*Показанный фрагмент*:
Неразрывная связь значения именно с данной структурой означает, что изменить или разрушить эту структуру – значит изменить или разрушить значение3. Наиболее важное применение лингвистических знаний об отношении между «значением» и «структурой» Ла Дриер видит в том, чтобы при анализе художественного значения проводить различие между структурами, значение которых определено до того, как данная структура была создана, и теми, значение которых познается лишь после того, как структура завершена или хорошо развита4.
По существу сходная мысль была высказана французом Рене Берже, подчеркнувшим, что при анализе коммуникации в искусстве нельзя копировать методы информации. Своеобразие коммуникации в искусстве состоит в том, что искусство трансформирует акт коммуникатора уже в генезисе. Сообщение в искусстве – это феномен, который творится в ходе самой коммуникации (VI конгресс).
Итальянец Джилло Дорфлес подчеркивает различие между семантический и эстетической коммуникацией в искусстве. Произведения древних имели свои денотаты даже в тех случаях, когда иконичность знака для нас утрачена. Потерян ход к семантической информации, но эстетическую информацию передавать они в состоянии. Дорфлес объясняет это присутствием «морфологического» компонента, лежащего в основе каждого произведения искусства и способного воздействовать на нашу психофизиологическую морфологию и соматику1.
Доклад Эко, который был рассмотрен выше, свидетельствовал о стремлении соединить структурный и исторический подходы к анализу искусства. О возможности и важности такого «содружества» говорил соотечественник Эко Пьетро Раффа на IV конгрессе. Подвергнув критике структурные и семантические методы исследования искусства, в частности, за их антиисторизм, докладчик утверждал, что позиции историзма могут стать основой структурного и семантического анализа произведений искусства2.
На позиции признания искусства языком, однако существенно отличающимся от словесного языка, речи, стоит и Мария Тереза Антонелли3. Произведение искусства, говорит она, не имеет дискурсивного контекста. Оно не включено в поток речи и не служит ей, а является законченной в себе глобальностью. Безусловно, произведение искусства обладает известной автономностью в отношении актов непосредственной (индивидуальной) коммуникации, последние не существенны для него, хотя оно и может быть порождено ими и обслуживать их. Но подлинное произведение искусства всегда включено в более широкий «дискурсивный» контекст –в речевой обмен духовными ценностями своей эпохи и служит коммуникативным средством такого обмена. Антонелли, как и многие другие эстетики, выступавшие на конгрессе по проблеме «язык и искусство», правильно указывает на такую особенность искусства, как отсутствие «дуализма», свойственного знакам словесного языка. Под «дуализмом» имеется в виду четкое разграничение, скажем, слова и того, что оно обозначает. Напротив, в искусстве, «выражение» и «значение» неразрывно связаны. Было бы неправильно, однако, думать, что эта «слитность» означает тождество. В значительной мере обоснованию этого положения посвятил свое выступление на VI конгрессе итальянский эстетик Морпурго-Тальябуэ.

*Исходные записи*:
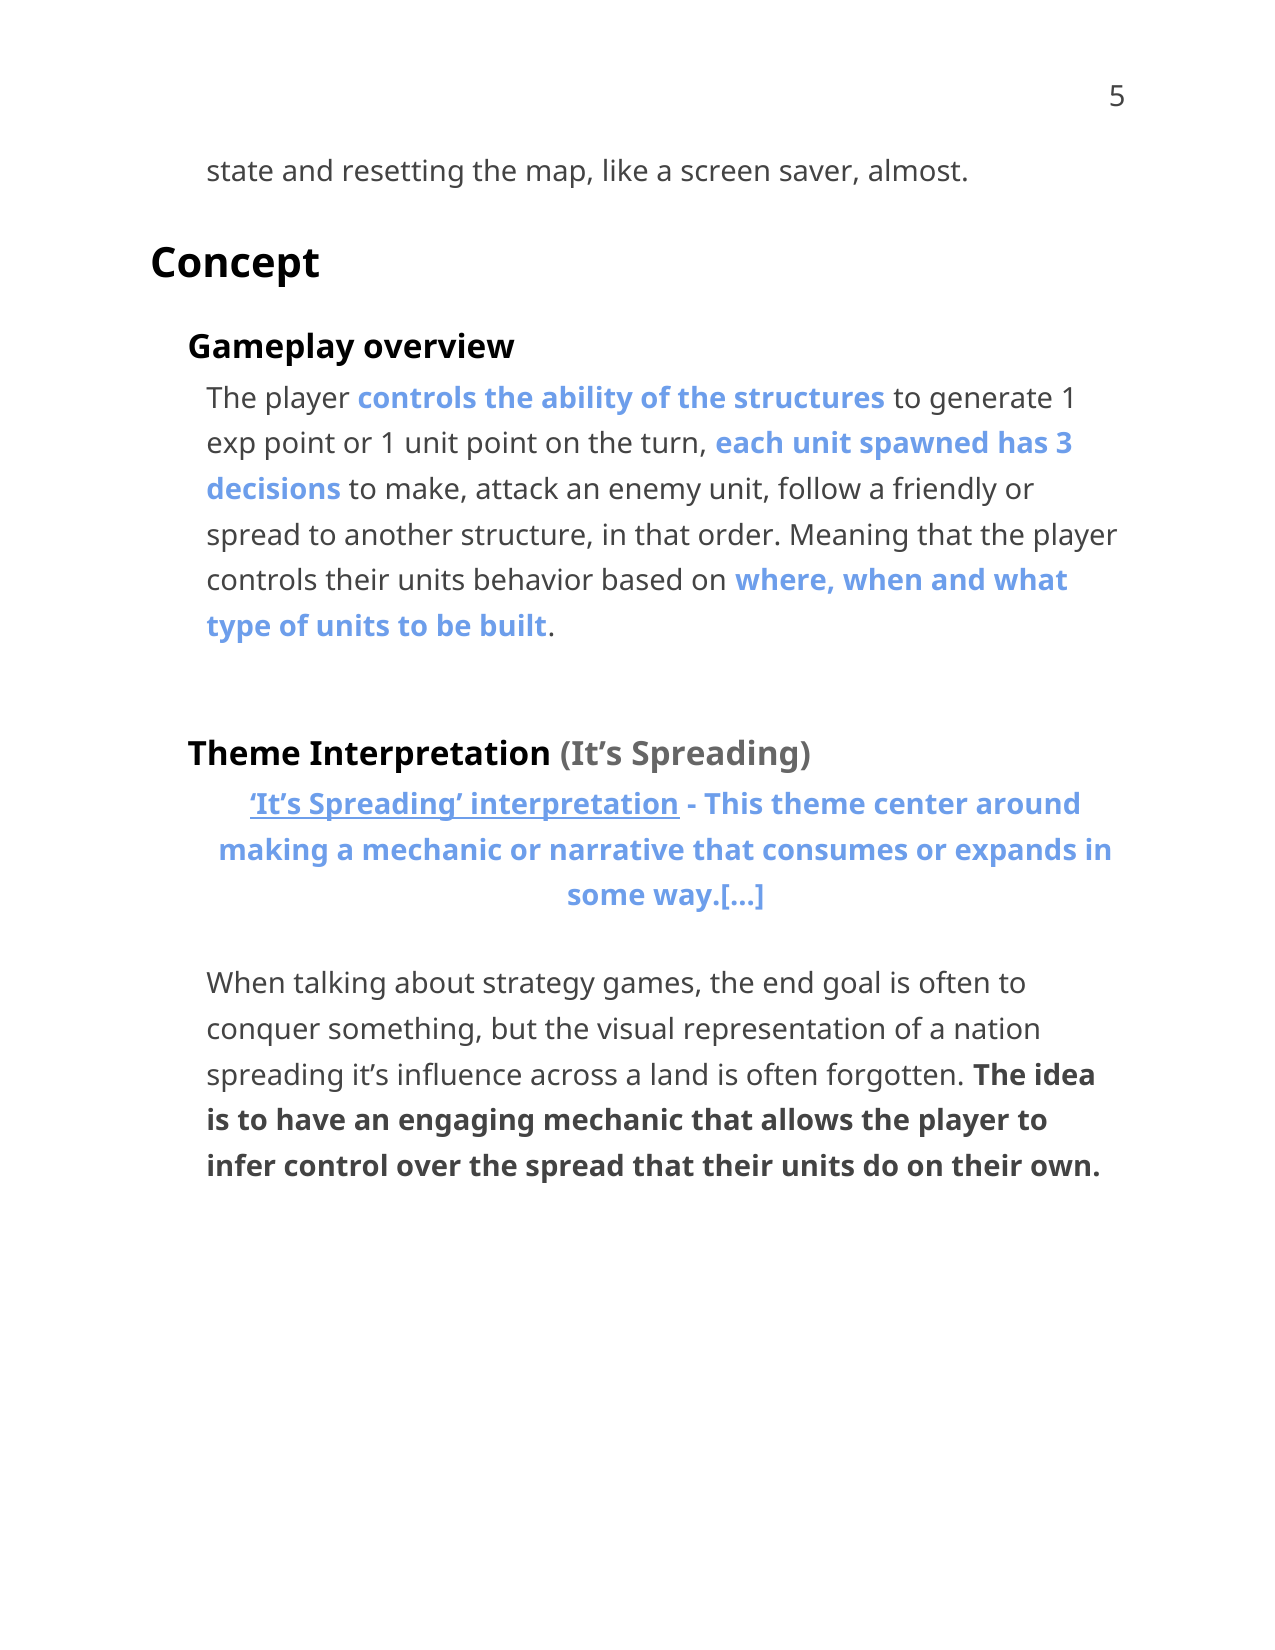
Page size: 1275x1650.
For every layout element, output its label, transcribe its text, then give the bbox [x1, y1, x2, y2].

subtitle Gameplay overview [187, 323, 1125, 369]
subtitle Theme Interpretation (It’s Spreading) [187, 730, 1125, 775]
text state and resetting the map, like a screen saver, almost. [206, 150, 1125, 190]
text The player controls the ability of the structures to generate 1 exp point or 1 unit point on the turn, each unit spawned has 3 decisions to make, attack an enemy unit, follow a friendly or spread to another structure, in that order. Meaning that the player controls their units behavior based on where, when and what type of units to be built. [206, 377, 1125, 645]
subtitle Concept [150, 233, 1125, 290]
text ‘It’s Spreading’ interpretation - This theme center around making a mechanic or narrative that consumes or expands in some way.[...] [206, 783, 1125, 914]
text When talking about strategy games, the end goal is often to conquer something, but the visual representation of a nation spreading it’s influence across a land is often forgotten. The idea is to have an engaging mechanic that allows the player to infer control over the spread that their units do on their own. [206, 963, 1125, 1185]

*Поставленная задача 1*: Определите, согласуются ли с фрагментом об искусстве как языке следующие утверждения, и подкрепите каждый ответ «да» или «нет» точной цитатой из фрагмента: (a) Рене Берже назван французом; (b) Пьетро Раффа выступал на VI конгрессе; (c) по словам Антонелли, произведение искусства не имеет дискурсивного контекста.
*Поставленная задача 2*: Перепишите в виде JSON-списка строк часть записей от их начала до строки, содержащей «subtitle Theme Interpretation», включая обе границы: один элемент списка на каждую строку, пустые строки пропустите, изображения в ответ не включайте.
Фрагмент и записи взяты из разных источников.

*Полный ответ 1*:
(a) Да: «По существу сходная мысль была высказана французом Рене Берже».
(b) Нет: «О возможности и важности такого «содружества» говорил соотечественник Эко Пьетро Раффа на IV конгрессе».
(c) Да: «Произведение искусства, говорит она, не имеет дискурсивного контекста».

*Полный ответ 2*:
[
  "Page size: 1275x1650.",
  "For every layout element, output its label, transcribe its text, then give the bbox [x1, y1, x2, y2].",
  "subtitle Gameplay overview [187, 323, 1125, 369]",
  "subtitle Theme Interpretation (It’s Spreading) [187, 730, 1125, 775]"
]